[c. 30 November 1736]
Je suis depuis huit jours sur le point de partir à chaque moment pour aller trouver le prince de Prusse qui m'a fait l'honneur de m'écrire souvent pour m'inviter d'aller à sa cour passer quelques temps.
Suspendons tout projet de tapisserie jusqu'à nouvel ordre, et que mr Oudry ne fasse rien sans un plus amplement informé. Faites luy je vous prie mille compliments de ma part.
Vraiment je suis bien éloigné pour le présent d'acheter des tablaux.
Que veut dire l'article de votre lettre, J'ay neuf louis, je vous en dois bien 25 outre 300 lt que je vais prêter pour vous? Cela veut il dire que vous me devez vingt cinq louis et outre cela 300lt? Cela veut il dire qu'ayant emprunté 25 louis de mon argent, vous m'en rendez 300lt pour prêter au sr de Mouhi? Ou bien enfin qu'il vous a été remboursé par Pinga ou autres 300lt pour mon compte, lesquelle 300lt vous prêterez à mr de Mouhy? Expliquez moy cette petite équivoque.
A L'égard du tapis, il faudroit tâcher, qu'il fût à peu près de ii sur 11 pieds, ou de x sur onze, ou de onze sur douze. Si on peut le couper et l'ajuster, comme vous le dites, envoyez le toujours à Cirey, avec les boucles bien brillantes, et le canif.

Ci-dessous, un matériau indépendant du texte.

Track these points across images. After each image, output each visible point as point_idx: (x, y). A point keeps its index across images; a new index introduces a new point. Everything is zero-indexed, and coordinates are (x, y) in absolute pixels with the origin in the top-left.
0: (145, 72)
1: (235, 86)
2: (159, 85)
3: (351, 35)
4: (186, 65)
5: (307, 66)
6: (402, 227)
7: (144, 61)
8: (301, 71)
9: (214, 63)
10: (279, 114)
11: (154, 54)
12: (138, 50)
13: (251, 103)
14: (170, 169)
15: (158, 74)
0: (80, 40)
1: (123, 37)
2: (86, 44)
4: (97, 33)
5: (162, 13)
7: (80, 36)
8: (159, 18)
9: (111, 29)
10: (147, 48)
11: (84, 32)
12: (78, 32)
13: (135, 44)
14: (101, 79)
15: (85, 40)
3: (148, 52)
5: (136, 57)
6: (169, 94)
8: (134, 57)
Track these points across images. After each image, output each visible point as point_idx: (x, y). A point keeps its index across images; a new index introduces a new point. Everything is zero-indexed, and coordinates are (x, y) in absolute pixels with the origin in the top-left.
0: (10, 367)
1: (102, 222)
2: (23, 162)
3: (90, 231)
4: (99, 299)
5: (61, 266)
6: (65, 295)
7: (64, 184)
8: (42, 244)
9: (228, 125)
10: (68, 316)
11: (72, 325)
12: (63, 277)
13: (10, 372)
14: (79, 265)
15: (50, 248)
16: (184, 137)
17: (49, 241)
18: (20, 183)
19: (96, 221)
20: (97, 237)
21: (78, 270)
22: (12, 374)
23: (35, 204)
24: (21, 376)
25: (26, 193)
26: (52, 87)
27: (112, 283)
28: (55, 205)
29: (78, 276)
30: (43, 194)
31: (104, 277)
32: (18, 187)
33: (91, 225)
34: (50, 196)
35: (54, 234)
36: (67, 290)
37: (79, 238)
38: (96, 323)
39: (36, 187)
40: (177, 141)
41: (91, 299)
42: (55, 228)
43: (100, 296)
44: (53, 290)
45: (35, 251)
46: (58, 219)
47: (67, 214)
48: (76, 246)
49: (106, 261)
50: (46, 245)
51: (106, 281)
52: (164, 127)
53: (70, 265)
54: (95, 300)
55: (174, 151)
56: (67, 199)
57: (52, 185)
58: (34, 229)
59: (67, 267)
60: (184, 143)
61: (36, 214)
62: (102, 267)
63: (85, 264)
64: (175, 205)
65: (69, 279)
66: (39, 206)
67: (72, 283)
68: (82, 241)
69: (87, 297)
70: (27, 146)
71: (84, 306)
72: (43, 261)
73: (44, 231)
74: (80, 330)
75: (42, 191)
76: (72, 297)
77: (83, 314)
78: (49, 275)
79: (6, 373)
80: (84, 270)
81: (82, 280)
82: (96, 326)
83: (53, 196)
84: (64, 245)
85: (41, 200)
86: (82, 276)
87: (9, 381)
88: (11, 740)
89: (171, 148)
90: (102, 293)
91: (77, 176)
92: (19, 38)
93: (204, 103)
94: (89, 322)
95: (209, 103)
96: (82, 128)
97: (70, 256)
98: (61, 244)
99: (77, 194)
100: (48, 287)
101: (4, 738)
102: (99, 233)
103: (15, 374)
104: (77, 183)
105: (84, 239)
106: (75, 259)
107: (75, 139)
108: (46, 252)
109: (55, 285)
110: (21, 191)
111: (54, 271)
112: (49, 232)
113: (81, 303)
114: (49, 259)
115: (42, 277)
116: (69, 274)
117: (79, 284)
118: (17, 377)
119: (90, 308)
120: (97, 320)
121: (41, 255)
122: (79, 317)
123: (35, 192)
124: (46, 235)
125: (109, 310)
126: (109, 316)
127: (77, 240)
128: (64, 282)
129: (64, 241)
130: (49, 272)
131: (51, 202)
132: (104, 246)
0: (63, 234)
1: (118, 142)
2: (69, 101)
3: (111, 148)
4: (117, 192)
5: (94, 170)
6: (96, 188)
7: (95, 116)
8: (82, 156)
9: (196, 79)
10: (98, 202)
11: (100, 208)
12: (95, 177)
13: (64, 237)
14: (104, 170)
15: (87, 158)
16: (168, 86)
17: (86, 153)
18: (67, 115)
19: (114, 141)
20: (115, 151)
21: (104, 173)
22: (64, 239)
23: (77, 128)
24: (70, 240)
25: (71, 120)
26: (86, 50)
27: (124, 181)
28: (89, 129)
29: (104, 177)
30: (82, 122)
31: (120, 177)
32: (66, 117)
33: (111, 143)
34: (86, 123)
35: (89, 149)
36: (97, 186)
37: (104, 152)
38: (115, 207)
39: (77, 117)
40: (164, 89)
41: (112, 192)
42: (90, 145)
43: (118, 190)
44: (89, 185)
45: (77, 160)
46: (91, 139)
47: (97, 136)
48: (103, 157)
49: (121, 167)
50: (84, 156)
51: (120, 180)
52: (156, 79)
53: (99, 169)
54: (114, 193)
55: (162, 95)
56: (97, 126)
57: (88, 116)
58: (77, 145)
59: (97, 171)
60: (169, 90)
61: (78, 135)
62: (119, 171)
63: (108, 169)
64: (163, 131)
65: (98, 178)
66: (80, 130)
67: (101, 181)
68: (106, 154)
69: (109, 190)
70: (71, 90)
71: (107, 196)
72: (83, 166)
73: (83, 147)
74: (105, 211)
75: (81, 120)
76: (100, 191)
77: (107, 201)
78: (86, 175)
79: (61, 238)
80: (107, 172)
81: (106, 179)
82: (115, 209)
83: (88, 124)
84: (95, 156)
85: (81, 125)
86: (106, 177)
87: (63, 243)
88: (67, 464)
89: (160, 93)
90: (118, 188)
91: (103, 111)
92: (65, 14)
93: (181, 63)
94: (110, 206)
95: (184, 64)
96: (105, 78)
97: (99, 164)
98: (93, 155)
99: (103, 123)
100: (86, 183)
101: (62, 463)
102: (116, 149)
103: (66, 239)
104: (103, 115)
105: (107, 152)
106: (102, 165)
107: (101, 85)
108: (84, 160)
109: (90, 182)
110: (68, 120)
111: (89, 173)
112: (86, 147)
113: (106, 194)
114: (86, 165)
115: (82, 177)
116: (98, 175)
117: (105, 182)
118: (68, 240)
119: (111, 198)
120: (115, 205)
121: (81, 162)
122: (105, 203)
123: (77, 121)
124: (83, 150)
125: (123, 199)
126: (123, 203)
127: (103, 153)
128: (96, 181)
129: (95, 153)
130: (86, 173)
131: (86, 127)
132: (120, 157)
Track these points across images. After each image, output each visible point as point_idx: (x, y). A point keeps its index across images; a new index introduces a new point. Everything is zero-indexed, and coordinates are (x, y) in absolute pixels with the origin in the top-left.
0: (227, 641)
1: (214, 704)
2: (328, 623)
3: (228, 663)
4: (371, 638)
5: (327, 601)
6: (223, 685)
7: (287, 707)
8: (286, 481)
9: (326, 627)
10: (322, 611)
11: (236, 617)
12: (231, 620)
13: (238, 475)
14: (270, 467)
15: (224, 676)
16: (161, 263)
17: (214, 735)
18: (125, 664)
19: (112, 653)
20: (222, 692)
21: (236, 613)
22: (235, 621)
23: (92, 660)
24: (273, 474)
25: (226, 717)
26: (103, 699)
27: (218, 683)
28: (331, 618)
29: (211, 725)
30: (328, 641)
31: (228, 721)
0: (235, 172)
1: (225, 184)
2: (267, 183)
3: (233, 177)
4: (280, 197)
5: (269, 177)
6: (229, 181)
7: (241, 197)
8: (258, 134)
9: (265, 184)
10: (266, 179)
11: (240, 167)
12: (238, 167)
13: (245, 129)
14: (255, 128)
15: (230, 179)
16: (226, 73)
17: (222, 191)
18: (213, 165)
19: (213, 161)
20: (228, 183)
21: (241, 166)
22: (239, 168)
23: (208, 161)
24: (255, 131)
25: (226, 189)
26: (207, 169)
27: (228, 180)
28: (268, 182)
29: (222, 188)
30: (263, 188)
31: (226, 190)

Je reviens aux tapisseries de la Henriade. 35000lt c'est baucoup. Il faudrait savoir ce que la tapisserie de don Guichote a été vendue. D'ailleurs je ne veux point qu'on suive les estampes, il faudroit d'autres dessiens.

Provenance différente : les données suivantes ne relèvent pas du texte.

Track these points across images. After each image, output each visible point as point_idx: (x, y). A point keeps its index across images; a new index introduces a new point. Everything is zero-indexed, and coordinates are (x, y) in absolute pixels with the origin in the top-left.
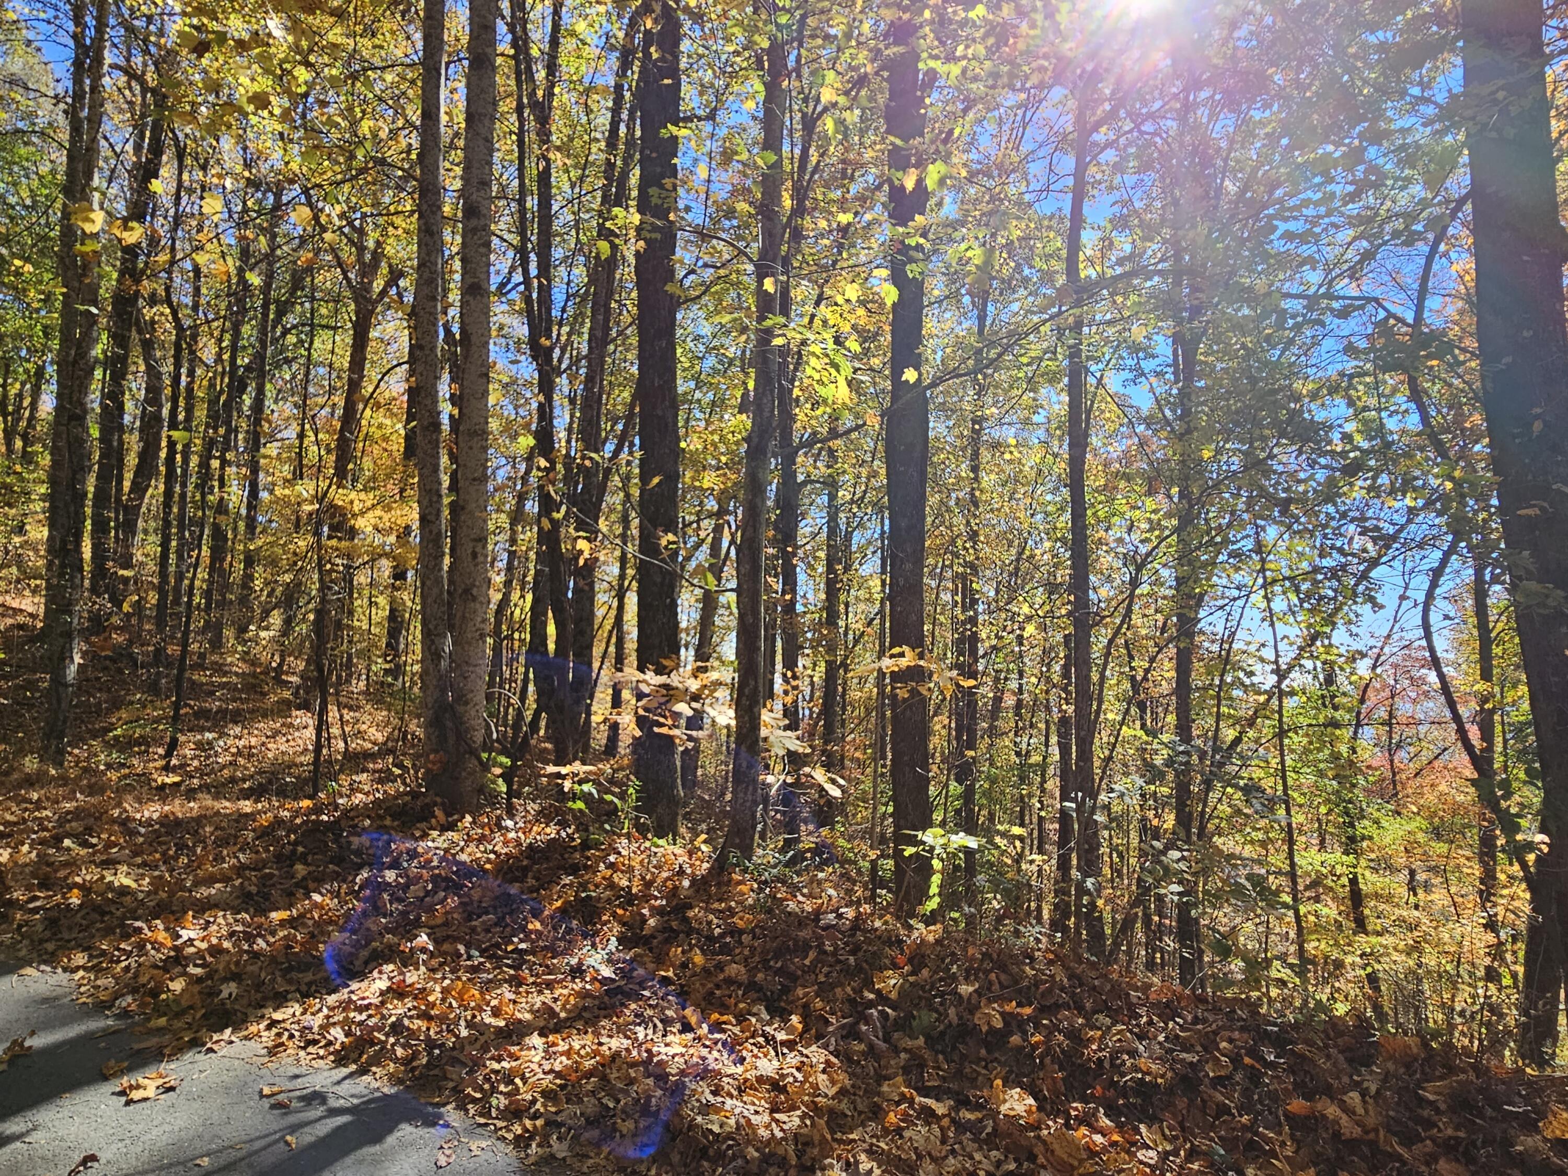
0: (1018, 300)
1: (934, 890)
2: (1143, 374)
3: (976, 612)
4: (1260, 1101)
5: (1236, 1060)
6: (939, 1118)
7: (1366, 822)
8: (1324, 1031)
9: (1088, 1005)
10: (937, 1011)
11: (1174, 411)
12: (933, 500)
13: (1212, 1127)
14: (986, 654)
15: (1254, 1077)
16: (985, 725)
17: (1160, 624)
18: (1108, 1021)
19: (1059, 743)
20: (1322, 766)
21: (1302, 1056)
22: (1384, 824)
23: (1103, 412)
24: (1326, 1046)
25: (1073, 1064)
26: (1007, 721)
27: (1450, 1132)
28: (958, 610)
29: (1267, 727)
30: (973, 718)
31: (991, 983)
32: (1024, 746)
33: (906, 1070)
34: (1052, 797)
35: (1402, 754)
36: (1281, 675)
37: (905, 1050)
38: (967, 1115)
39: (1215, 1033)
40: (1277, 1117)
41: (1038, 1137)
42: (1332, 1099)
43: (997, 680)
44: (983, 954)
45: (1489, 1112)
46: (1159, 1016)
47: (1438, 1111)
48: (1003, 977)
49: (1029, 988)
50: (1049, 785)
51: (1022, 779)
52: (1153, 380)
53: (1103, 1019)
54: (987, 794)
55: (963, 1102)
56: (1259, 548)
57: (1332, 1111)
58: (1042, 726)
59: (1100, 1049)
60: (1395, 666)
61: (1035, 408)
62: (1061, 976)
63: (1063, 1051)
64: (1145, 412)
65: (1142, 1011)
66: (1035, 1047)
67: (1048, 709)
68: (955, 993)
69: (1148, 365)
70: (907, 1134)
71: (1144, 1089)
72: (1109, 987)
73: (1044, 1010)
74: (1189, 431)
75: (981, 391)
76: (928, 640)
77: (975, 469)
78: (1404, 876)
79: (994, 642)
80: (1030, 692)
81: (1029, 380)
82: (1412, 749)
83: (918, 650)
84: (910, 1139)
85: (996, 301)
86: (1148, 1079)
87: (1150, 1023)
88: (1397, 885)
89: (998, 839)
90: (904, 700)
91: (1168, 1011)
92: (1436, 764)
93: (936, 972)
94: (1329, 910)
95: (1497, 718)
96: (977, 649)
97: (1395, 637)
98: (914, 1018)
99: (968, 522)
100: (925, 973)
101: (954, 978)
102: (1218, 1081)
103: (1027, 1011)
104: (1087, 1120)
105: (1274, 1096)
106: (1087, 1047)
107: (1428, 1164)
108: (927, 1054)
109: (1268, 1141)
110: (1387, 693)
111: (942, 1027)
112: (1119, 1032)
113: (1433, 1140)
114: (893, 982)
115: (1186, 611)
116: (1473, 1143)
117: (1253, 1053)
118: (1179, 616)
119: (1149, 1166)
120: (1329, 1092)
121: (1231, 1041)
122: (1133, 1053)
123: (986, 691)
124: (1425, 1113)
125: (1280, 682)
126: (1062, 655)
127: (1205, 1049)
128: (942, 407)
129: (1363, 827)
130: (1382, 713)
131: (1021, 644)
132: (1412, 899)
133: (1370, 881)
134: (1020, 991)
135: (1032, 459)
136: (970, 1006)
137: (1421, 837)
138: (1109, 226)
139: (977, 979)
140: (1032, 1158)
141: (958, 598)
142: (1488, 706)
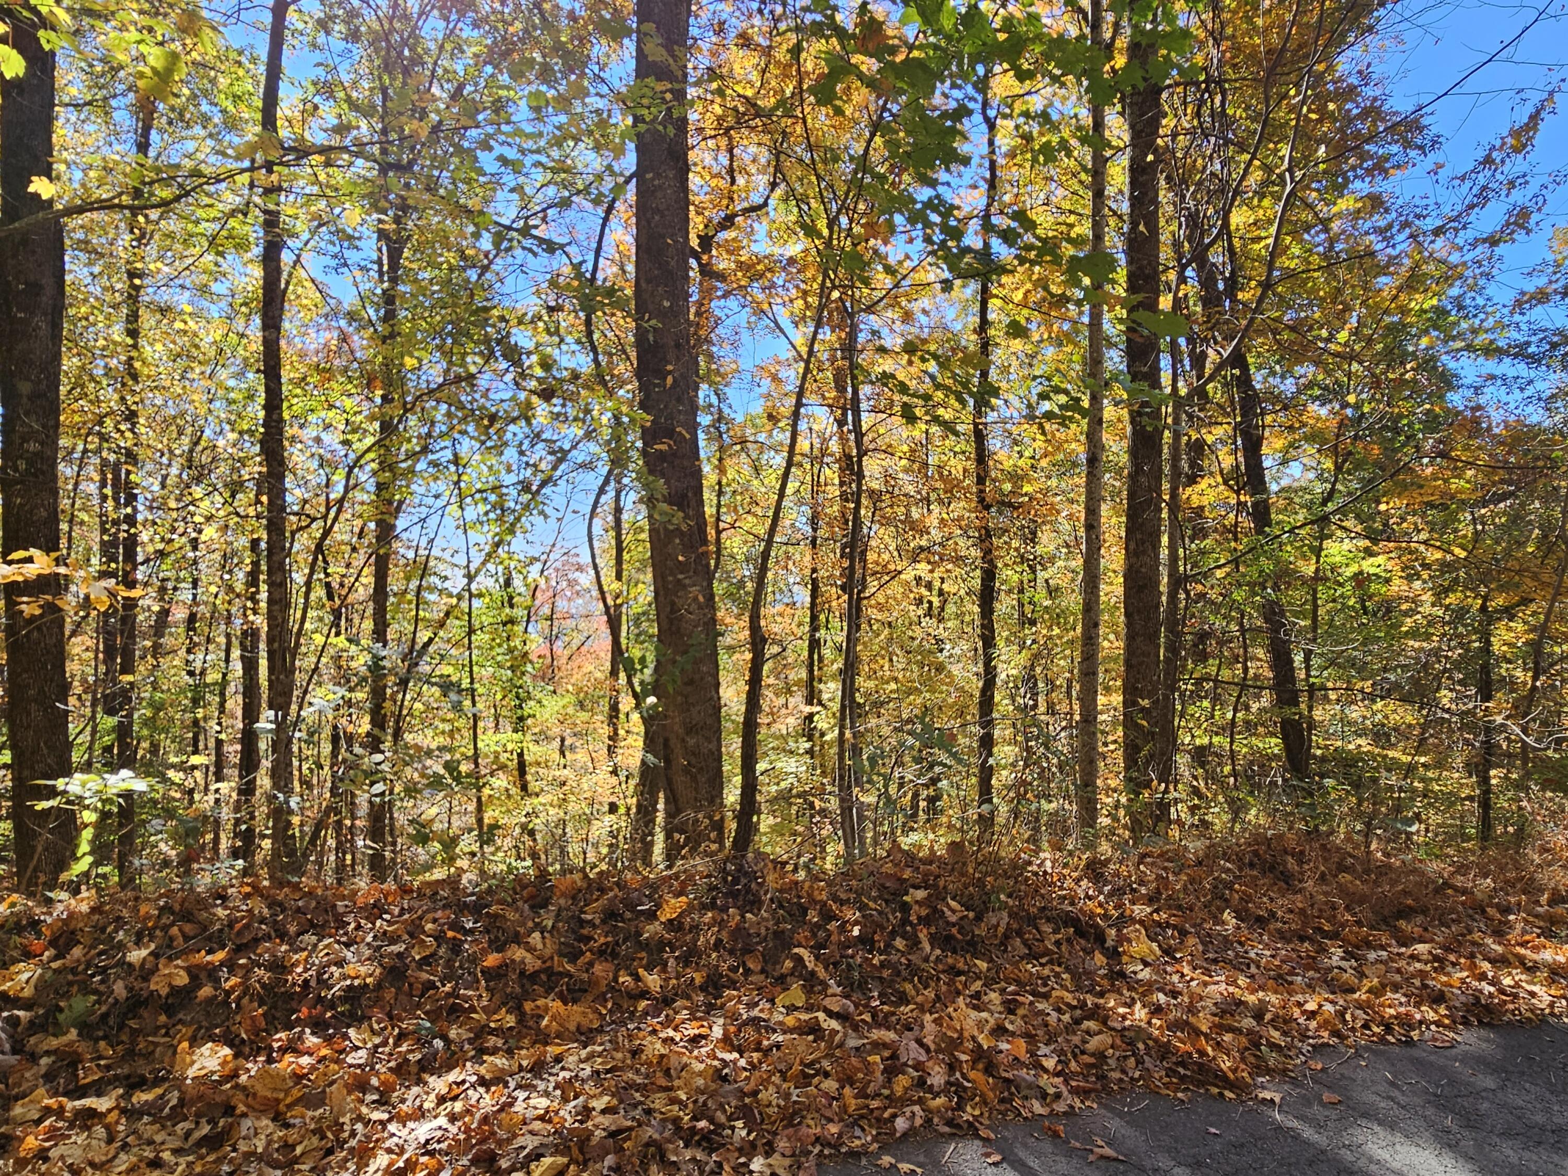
0: (193, 138)
1: (84, 847)
2: (346, 265)
3: (135, 509)
4: (461, 967)
5: (439, 937)
6: (102, 1116)
7: (532, 703)
8: (514, 889)
9: (292, 929)
10: (95, 992)
11: (377, 311)
12: (69, 363)
13: (419, 1006)
14: (147, 561)
15: (456, 947)
16: (148, 643)
17: (357, 530)
18: (314, 939)
19: (242, 657)
20: (499, 658)
21: (496, 916)
22: (545, 702)
23: (298, 297)
24: (514, 901)
25: (275, 994)
26: (175, 637)
27: (602, 940)
28: (110, 504)
29: (455, 628)
30: (132, 637)
31: (172, 939)
32: (198, 665)
33: (49, 1077)
34: (233, 716)
35: (559, 643)
36: (470, 578)
37: (48, 1053)
38: (143, 1097)
39: (420, 918)
40: (476, 975)
41: (237, 1086)
42: (519, 944)
43: (162, 590)
44: (161, 909)
45: (628, 915)
46: (367, 918)
47: (594, 926)
48: (188, 928)
49: (221, 931)
50: (229, 705)
51: (195, 702)
52: (358, 274)
53: (309, 938)
54: (147, 722)
55: (135, 1083)
56: (456, 461)
57: (518, 953)
58: (222, 640)
59: (306, 970)
60: (557, 570)
61: (219, 275)
62: (261, 908)
63: (263, 986)
64: (346, 306)
65: (350, 918)
66: (228, 993)
67: (229, 619)
68: (122, 963)
69: (352, 256)
70: (53, 1153)
71: (353, 994)
72: (314, 904)
73: (239, 949)
74: (392, 336)
75: (142, 238)
76: (63, 543)
77: (133, 333)
78: (556, 744)
79: (160, 546)
80: (206, 603)
81: (213, 241)
82: (567, 639)
83: (54, 555)
84: (62, 1157)
85: (161, 131)
86: (356, 982)
87: (358, 927)
88: (551, 751)
89: (171, 774)
90: (33, 618)
91: (376, 911)
92: (583, 649)
93: (93, 947)
94: (501, 782)
95: (624, 610)
96: (136, 554)
97: (558, 545)
98: (61, 1010)
99: (123, 399)
100: (77, 952)
101: (121, 946)
102: (425, 961)
103: (220, 955)
104: (292, 1048)
105: (474, 960)
106: (290, 973)
107: (587, 971)
108: (82, 1047)
109: (467, 999)
110: (550, 593)
111: (104, 1009)
112: (326, 947)
113: (590, 950)
114: (25, 976)
115: (386, 517)
116: (617, 944)
117: (456, 926)
118: (379, 523)
119: (359, 1066)
120: (517, 939)
121: (435, 921)
122: (340, 963)
123: (149, 603)
124: (585, 932)
125: (469, 584)
126: (248, 561)
127: (412, 935)
128: (84, 245)
129: (530, 707)
130: (546, 610)
131: (195, 548)
132: (563, 761)
133: (534, 752)
134: (210, 939)
135: (210, 336)
136: (146, 972)
137: (570, 710)
138: (312, 89)
139: (152, 938)
140: (229, 1110)
141: (108, 491)
142: (619, 601)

Il faudroit surtout que Mr de Richelieu me payast mes 50000lt avant de songer à commencer.
Adieu mon cher amy, je vous embrasse tendrement.

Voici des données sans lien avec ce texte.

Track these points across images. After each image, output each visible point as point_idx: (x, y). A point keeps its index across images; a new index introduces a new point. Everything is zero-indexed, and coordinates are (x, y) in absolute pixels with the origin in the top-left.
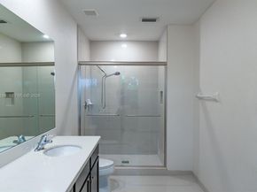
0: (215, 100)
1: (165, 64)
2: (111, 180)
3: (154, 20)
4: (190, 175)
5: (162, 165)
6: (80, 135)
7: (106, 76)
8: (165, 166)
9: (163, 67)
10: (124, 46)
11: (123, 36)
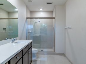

Souvenez vous des 18lt pour Darnaud et de ne prêter les 300lt que sur de bons billets de Dupuis. Dites au petit Darnaud que je suis malade et ne peu écrire.
On m'aporte dans le moment un tapis de Chaumont. C'est mon afaire tout juste. Ainsi vous voylà délivré de cette charge.
Mais au lieu de ce tapis, je vous prie d'envoyer quelqu'un chez un parfumeur nommé Provost, au signe des parfums, rue st Antoine. Qu'on achète chez luy un énorme pot de pâte, telle qu'il en fournit à Me la marquise du Chastelet. Mais au nom de dieu qu'on n'aille point ailleurs que chez ce Provost.
Pâte, boucles, feront un petit paquet pour Bar sur Aube, et point de tapis. Ayez la bonté d'y ajouter le traitté de la pesanteur du père Castel, qui se vend chez Caillau, rue st Jacques.
Vous avez vu, ou vous verrez le sr chevalier de Mouhi. Vous luy avez donné, ou donnerez trois 300lt, mais uniquement sur le billet de Dupuy, et promettrez 300 autres livres incessamment. Vous luy direz je vous suplie, qu'il envoye les petites nouvelles à Cirey, deux fois par semaine, avec promesse de payement tous les mois, ou tous les trois mois. Recomandez luy d'être infiniment secret dans son comerce avec moy.
Dites luy qu'il envoye chez vous toutes les lettres qu'il m'écrira, et qu'il peut écrire en toute liberté. Je vous prie de m'envoyez ces lettres, sous le couvert de madame Faveroles à Bar sur Aube.
Voylà doresnavant mon adresse.
Je vous embrasse tendrement. Un petit mot encor. Si on pouvoit vendre ces deux marot qui m'ont coûté cent écus! A l'égard de la pendule mr Berger vous la doit rendre, et vous vous en déferez avec quelque amy pour de l'argent.
Pardon de touttes ces guenilles. Je suis un bavard bien importun, mais je vous aime de tout mon cœur.
Réponse sur tout cela à la dame de Faveroles.